Co można zrobić na etapie 3, kiedy następuje koncentracja na objawach i ich wyolbrzymianie, aby nie dopuścić do paniki?

Naucz się różnicowania pierwszych objawów paniki. W tym celu przygotuj sobie własną skalę, którą będziesz oceniać swój poziom lęku.

Skala może być  6 stopniowa. Określ ,na którym poziomie skali, zaczynasz tracić kontrolę, pewność , że poradzisz sobie z lękiem, kiedy objawy stają się odczuwalne. Z czasem, kiedy nabierzesz wprawy w rozpoznawaniu sygnałów ostrzegawczych, nauczysz się też sprawować kontrolę na swoimi interpretacjami i utrzymywać poziom lęku na bezpiecznym poziomie.

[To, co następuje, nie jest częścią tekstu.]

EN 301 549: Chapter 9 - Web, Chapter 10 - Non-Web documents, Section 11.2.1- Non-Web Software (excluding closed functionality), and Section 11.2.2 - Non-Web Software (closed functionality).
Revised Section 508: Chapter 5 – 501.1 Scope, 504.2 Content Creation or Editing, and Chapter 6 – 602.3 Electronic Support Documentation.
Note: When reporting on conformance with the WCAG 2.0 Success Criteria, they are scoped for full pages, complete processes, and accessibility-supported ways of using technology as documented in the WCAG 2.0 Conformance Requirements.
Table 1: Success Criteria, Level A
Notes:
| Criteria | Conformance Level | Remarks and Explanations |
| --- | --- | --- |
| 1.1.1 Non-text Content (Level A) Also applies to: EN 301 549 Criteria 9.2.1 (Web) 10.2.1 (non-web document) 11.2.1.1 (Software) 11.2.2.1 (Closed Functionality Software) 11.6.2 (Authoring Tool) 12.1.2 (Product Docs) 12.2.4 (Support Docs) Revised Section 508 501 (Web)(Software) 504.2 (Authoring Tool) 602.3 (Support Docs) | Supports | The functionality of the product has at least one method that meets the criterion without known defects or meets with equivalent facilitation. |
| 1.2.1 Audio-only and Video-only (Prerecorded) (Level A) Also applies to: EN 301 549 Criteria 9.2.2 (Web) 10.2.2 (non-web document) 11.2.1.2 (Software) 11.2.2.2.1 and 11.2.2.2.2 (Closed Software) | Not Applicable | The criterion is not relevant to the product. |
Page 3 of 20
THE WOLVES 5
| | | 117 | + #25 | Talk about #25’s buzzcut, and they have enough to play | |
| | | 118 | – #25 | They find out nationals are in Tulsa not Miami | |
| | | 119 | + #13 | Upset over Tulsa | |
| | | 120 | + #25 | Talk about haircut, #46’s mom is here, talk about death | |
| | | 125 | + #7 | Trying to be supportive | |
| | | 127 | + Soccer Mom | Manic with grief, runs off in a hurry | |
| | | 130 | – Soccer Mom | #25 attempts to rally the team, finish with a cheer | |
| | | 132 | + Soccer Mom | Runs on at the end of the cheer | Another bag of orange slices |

Skala mogłaby wyglądać tak:

0 – spokój, odprężenie

1 – lekkie zdenerwowanie lub lęk

2 – wyraźne napięcie, lęk lub zdenerwowanie, ale mam jeszcze poczucie kontroli

3 – jest nieprzyjemnie, zaczynam myśleć, że stracę kontrolę, jestem spięta, serce mi wali

4  – serce wali jak oszalałe, pocę się, boję się utraty kontroli, mam zawroty głowy, chcę uciec

5 – trudności z oddychaniem , poczucie nierzeczywistości, kołatanie serca, poczucie utraty kontroli, silny lęk

6 – nasilenie objawów z 5 i PANIKA

Do 3 punktu w skali możesz stosować techniki, które pomogą ci nie wpaść w panikę.  Na tym etapie konieczne jest zastosowanie technik, które służą oderwaniu uwagi od wewnętrznych objawów fizycznych i działają relaksująco oraz wspomagają odzyskanie kontroli.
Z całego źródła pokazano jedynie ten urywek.